Entries taken from a collection:
_____
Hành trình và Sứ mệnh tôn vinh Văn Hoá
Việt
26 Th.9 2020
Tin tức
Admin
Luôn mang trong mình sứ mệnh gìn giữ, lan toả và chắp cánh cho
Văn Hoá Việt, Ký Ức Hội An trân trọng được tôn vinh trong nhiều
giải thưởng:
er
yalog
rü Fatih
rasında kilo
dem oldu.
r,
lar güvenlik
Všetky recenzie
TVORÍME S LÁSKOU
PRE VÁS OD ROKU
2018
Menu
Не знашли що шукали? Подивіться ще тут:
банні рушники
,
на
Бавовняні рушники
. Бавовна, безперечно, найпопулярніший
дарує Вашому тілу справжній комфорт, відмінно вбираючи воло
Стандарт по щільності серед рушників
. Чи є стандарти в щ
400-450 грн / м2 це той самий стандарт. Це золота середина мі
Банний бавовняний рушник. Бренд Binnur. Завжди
_____
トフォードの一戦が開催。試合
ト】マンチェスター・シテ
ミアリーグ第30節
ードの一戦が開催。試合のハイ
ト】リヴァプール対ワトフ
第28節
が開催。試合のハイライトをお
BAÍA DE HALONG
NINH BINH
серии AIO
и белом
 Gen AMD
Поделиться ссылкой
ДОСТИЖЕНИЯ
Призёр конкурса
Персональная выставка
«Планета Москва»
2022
_____
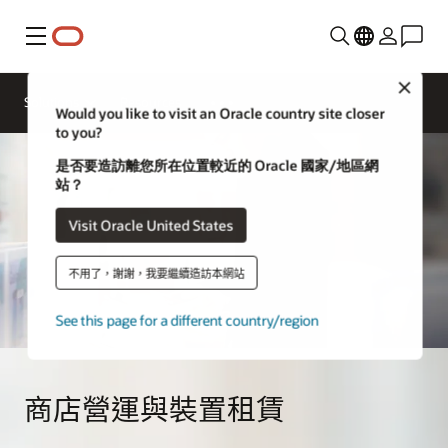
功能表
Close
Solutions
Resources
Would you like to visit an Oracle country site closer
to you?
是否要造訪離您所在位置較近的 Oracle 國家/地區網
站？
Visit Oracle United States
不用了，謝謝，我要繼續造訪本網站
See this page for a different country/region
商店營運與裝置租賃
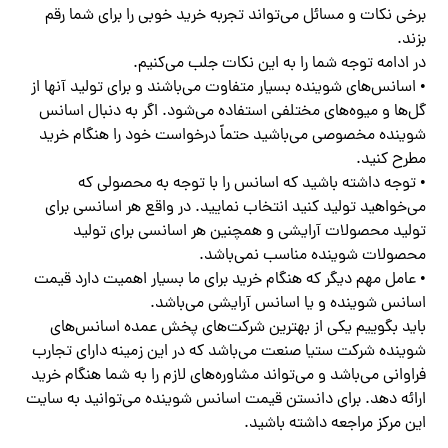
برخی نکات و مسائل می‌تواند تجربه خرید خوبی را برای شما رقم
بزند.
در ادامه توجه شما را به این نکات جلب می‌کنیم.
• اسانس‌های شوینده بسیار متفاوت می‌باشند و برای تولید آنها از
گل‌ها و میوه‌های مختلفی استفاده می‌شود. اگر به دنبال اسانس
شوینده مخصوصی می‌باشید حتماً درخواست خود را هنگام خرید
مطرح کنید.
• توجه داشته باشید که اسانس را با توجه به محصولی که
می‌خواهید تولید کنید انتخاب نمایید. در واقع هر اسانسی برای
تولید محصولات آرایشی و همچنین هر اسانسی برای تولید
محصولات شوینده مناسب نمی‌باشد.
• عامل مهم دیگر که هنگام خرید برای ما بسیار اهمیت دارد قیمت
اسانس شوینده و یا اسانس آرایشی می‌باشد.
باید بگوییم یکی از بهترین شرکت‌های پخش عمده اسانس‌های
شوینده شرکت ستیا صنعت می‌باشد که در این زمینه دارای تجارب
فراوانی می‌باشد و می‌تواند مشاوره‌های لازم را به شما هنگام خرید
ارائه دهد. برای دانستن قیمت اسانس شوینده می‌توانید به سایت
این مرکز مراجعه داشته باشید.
_____
=== Directions ===
Among the records above, repeat exactly the line with "Hành trình và Sứ mệnh tôn vinh Văn Hoá", the line with "Банний бавовняний рушник.", and every line in between, and only those.

=== Result of this exercise ===
Hành trình và Sứ mệnh tôn vinh Văn Hoá
Việt
26 Th.9 2020
Tin tức
Admin
Luôn mang trong mình sứ mệnh gìn giữ, lan toả và chắp cánh cho
Văn Hoá Việt, Ký Ức Hội An trân trọng được tôn vinh trong nhiều
giải thưởng:
er
yalog
rü Fatih
rasında kilo
dem oldu.
r,
lar güvenlik
Všetky recenzie
TVORÍME S LÁSKOU
PRE VÁS OD ROKU
2018
Menu
Не знашли що шукали? Подивіться ще тут:
банні рушники
,
на
Бавовняні рушники
. Бавовна, безперечно, найпопулярніший
дарує Вашому тілу справжній комфорт, відмінно вбираючи воло
Стандарт по щільності серед рушників
. Чи є стандарти в щ
400-450 грн / м2 це той самий стандарт. Це золота середина мі
Банний бавовняний рушник. Бренд Binnur. Завжди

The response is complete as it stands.